Well, I would like to talk about amnesty, but not for people who are illegally in the country, because I am opposed to that. But I would like to talk about amnesty for Americans, citizens, and I only want to talk about amnesty for two of those citizens. They are border agents who have been convicted of so-called civil rights violations of an illegal drug smuggler bringing drugs to the United States.
Two border agents, Compean and Ramos, today went to the penitentiary for 11 and 12 years for doing this. They work on the Texas-Mexico border, a volatile war zone. The border is the second front, and while on duty patrolling the sovereignty of our country, they come across a drug dealer driving a van full of about 780 pounds of marijuana. That does not mean anything, but it is worth a million dollars. That does mean something, something we can relate to.
A confrontation occurs, drug dealer abandons the van, tries to flee back to Mexico, has an altercation with the border agents, shots are fired, he runs to Mexico.
The next thing we find out, our Federal Government chooses to go to Mexico, find this drug dealer, learns that he has been shot, bring him back to America, treat his wounds at American expense, give him a deal, a backroom deal, to testify against the border agents because they did not follow some policy of reporting shots being fired. So they go to court, give the drug dealer amnesty, give the drug dealer immunity.
While waiting to testify, the old drug dealer goes back to Mexico and picks up another load of dope, almost 1,000 pounds of drugs, gets caught by different border agents. Once again, not prosecuted by the Federal Government because the Federal Government is so determined to prosecute border agents, not drug dealers; and after the trial, the border agents were convicted, and now they went to the penitentiary.
Our Federal Government had a choice to make in this case, whether or not to stand on the side of the lawless drug dealer or stand with our border agents who try to enforce the rule of law. Our government chose poorly. They sided with the enemy. They sided with the outlaws. They sided with illegal drug dealers and prosecuted our border agents. I ask the question, why?
If the border agents violated some policy or rule, suspend them, give them days off, demote them, but send them to the penitentiary for 12 years when the drug dealer goes free? This does not pass the smell test or, as we say in Texas, that dog just don't hunt, Mr. Speaker.
So we are asking a very simple thing, some of us from Congress, about 55. We are asking the President to grant amnesty to these two border agents. The administration, Federal Government, talks about amnesty. We just want it for two folks, and the President has the constitutional power to pardon and parole. The President exercised that power, that is his right under the Constitution, almost 100 times in the last 6 years.
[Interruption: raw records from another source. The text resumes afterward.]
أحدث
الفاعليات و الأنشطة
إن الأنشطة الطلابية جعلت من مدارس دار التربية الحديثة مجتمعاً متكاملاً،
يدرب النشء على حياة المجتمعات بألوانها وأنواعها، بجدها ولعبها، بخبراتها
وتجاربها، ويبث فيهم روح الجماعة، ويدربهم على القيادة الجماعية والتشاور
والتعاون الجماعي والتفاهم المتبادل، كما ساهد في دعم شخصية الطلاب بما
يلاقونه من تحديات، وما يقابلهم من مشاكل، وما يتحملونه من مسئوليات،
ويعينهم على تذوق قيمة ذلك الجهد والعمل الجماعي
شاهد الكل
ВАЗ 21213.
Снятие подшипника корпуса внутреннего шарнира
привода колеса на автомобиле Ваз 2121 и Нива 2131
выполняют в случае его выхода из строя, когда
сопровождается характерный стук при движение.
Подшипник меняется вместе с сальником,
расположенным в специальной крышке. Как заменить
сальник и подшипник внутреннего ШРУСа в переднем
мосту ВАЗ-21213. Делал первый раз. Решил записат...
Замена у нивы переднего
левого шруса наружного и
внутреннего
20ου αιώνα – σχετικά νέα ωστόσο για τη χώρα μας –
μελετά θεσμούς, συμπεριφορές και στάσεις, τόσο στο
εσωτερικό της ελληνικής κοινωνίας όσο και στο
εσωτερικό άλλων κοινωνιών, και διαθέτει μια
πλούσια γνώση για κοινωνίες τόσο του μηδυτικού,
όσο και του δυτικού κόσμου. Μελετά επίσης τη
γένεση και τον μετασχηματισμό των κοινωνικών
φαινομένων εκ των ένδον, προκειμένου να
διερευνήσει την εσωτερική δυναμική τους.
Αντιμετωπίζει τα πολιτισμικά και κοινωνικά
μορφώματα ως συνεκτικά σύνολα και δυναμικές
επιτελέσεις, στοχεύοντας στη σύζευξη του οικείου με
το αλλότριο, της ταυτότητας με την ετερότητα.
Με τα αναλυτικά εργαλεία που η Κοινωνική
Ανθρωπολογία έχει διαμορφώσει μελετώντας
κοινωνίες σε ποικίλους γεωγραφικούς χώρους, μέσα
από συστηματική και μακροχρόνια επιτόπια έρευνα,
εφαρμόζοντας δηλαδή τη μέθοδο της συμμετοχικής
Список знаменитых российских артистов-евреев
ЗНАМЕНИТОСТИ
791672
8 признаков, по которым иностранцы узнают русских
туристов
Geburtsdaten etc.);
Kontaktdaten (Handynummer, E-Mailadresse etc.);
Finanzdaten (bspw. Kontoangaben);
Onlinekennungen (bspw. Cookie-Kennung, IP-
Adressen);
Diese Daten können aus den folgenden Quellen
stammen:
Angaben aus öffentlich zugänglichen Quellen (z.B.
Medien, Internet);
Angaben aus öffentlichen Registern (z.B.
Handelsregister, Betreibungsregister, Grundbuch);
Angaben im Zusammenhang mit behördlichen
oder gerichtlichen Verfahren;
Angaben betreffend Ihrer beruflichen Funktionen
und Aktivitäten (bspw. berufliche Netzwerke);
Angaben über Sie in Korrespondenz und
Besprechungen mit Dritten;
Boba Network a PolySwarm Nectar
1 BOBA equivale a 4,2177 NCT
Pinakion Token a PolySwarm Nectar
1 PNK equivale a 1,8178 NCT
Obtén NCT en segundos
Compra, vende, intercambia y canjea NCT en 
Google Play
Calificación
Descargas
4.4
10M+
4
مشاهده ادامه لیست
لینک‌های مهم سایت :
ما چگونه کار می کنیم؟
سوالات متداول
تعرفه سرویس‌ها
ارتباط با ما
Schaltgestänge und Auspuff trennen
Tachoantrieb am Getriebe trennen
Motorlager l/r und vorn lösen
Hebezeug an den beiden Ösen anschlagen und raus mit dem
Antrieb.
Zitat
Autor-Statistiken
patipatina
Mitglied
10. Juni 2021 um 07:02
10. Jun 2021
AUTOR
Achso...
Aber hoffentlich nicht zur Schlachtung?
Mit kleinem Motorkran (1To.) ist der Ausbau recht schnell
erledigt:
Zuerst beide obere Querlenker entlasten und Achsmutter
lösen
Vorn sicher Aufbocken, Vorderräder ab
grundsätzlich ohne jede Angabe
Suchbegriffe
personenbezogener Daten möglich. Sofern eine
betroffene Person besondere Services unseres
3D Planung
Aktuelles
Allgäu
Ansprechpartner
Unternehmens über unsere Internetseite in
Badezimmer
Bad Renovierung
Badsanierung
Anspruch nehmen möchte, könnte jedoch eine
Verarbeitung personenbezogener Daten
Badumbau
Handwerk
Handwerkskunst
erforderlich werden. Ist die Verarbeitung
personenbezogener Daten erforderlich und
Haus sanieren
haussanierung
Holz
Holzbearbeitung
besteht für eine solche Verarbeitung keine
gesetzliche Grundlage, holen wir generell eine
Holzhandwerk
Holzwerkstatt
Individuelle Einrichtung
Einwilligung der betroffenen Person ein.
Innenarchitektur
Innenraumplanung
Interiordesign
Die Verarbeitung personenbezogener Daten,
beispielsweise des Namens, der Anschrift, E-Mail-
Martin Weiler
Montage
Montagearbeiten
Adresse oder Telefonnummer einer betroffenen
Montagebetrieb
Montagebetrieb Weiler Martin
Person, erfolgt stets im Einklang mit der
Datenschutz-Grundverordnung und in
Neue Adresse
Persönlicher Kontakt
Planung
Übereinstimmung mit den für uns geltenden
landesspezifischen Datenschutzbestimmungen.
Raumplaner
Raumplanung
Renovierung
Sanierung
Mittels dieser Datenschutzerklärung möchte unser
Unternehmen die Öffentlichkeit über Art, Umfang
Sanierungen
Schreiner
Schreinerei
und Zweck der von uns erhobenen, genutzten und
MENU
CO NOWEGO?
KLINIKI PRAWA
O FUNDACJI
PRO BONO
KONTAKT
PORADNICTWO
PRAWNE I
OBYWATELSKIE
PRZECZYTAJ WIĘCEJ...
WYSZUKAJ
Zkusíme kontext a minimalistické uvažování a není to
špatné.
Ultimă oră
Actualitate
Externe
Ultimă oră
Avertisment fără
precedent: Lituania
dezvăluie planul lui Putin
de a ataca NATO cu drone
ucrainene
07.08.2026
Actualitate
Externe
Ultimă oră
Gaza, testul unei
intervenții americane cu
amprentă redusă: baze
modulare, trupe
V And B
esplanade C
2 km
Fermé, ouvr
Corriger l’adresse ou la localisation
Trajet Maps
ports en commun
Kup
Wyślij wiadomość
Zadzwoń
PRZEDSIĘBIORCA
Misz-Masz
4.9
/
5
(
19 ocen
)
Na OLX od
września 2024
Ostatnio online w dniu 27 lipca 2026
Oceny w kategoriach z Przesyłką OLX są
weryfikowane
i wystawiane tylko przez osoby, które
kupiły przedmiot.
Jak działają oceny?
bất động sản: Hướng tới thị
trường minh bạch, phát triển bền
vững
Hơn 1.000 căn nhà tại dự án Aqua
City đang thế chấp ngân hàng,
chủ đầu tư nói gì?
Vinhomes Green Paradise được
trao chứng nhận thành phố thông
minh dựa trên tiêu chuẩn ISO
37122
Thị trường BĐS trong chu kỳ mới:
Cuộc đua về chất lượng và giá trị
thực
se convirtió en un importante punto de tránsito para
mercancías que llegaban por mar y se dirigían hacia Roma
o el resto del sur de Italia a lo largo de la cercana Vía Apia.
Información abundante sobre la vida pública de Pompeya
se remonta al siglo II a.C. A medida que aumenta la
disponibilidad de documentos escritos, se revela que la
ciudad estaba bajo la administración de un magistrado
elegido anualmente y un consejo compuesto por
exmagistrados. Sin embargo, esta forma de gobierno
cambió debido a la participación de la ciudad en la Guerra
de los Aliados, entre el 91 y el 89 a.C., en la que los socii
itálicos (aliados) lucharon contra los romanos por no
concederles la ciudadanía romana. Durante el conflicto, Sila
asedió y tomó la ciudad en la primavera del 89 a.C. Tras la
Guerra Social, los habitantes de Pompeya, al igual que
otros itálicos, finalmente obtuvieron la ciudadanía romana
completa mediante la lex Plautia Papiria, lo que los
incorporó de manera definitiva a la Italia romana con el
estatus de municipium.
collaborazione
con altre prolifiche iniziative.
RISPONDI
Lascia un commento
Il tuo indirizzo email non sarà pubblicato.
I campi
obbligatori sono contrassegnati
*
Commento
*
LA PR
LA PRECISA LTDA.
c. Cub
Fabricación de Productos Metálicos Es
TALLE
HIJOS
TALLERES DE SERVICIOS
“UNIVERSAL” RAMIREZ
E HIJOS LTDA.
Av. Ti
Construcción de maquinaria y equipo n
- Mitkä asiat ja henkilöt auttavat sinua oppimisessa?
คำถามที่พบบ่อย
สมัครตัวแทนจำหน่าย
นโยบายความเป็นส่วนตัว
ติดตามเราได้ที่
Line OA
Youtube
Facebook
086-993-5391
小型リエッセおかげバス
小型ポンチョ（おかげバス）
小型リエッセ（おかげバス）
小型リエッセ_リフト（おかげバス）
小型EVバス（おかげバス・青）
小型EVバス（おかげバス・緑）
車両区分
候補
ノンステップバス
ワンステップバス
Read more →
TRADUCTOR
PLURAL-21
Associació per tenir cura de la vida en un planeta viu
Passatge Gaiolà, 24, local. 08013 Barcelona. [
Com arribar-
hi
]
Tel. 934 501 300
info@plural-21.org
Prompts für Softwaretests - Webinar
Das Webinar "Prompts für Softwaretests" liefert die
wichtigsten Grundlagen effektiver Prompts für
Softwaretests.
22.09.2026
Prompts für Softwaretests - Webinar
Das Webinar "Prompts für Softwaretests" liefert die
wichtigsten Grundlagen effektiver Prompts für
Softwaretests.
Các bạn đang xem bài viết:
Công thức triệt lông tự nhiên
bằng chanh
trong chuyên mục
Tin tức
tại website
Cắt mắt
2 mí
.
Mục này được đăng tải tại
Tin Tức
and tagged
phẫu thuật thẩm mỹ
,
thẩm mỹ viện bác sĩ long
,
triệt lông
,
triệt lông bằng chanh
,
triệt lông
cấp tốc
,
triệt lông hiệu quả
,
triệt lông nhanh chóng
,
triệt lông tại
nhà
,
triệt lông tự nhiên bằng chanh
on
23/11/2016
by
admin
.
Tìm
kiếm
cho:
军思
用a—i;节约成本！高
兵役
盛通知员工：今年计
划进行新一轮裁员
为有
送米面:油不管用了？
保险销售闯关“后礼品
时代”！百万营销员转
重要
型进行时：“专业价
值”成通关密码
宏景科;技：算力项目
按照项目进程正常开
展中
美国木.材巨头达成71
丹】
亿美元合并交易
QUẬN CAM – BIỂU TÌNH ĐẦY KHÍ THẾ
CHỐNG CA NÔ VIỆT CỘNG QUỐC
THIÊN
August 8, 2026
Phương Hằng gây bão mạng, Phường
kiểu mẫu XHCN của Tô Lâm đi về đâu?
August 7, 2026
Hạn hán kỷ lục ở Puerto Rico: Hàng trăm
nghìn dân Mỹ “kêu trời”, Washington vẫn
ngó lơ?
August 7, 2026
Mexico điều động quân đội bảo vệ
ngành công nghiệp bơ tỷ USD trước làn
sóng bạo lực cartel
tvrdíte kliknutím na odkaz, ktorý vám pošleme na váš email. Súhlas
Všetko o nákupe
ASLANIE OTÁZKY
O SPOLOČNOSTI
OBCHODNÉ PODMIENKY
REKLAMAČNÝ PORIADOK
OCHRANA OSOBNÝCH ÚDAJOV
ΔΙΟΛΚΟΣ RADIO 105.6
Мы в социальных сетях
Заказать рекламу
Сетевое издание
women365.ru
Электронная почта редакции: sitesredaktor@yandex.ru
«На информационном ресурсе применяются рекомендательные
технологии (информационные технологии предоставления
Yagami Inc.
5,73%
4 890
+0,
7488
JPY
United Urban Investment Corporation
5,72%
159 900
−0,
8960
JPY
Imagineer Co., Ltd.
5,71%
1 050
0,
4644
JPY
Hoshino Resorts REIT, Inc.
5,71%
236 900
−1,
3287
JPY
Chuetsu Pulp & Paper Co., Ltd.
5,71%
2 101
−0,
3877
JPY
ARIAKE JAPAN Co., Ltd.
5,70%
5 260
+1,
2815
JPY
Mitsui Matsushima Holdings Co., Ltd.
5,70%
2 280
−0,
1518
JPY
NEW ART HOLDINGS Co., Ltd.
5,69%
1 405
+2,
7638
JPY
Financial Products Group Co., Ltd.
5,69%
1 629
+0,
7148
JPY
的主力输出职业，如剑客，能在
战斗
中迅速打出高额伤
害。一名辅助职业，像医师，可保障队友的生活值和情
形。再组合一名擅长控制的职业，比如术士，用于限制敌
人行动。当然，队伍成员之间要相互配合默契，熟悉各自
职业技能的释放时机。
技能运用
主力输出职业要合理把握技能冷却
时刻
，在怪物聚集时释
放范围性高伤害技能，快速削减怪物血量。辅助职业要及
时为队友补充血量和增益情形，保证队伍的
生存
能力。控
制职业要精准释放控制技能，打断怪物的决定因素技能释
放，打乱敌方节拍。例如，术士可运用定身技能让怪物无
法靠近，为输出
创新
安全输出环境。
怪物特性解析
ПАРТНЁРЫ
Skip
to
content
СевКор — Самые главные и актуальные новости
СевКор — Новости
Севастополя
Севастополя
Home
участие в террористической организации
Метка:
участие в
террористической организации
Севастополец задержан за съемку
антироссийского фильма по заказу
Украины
We are simply asking that the administration exercise the pardon power and pardon these two border agents and send the message to the Border Patrol and all these sheriffs who work on the border, trying to enforce the law, that we will stand beside you when you try and enforce the law; and also send the message to drug dealers that we are not going to work with you, we are not giving you a deal, we do not work backroom deals with drug dealers; we support our Border Patrol on the Texas-Mexico border.